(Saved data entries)
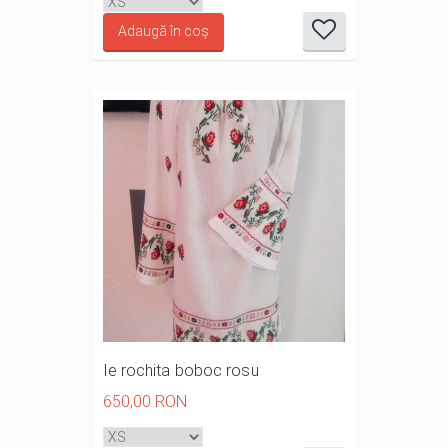
1/5
2/5
3/5
4/5
5/5
Ie rochita boboc rosu
650,00 RON
it
it
it
it
it
1/5
2/5
3/5
4/5
5/5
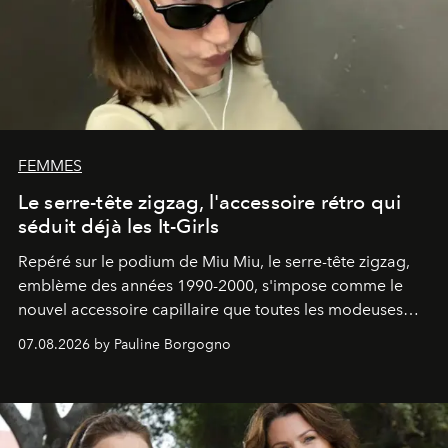
FEMMES
Le serre-tête zigzag, l'accessoire rétro qui
séduit déjà les It-Girls
Repéré sur le podium de Miu Miu, le serre-tête zigzag,
emblème des années 1990-2000, s'impose comme le
nouvel accessoire capillaire que toutes les modeuses
s'arrachent déjà.
07.08.2026 by Pauline Borgogno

▸ EXERCISE DESCRIPTION
All of the records above should be reproduced exactly, with the pictures left out.

▸ EXERCISE OUTPUT
1/5
2/5
3/5
4/5
5/5
Ie rochita boboc rosu
650,00 RON
it
it
it
it
it
1/5
2/5
3/5
4/5
5/5
FEMMES
Le serre-tête zigzag, l'accessoire rétro qui
séduit déjà les It-Girls
Repéré sur le podium de Miu Miu, le serre-tête zigzag,
emblème des années 1990-2000, s'impose comme le
nouvel accessoire capillaire que toutes les modeuses
s'arrachent déjà.
07.08.2026 by Pauline Borgogno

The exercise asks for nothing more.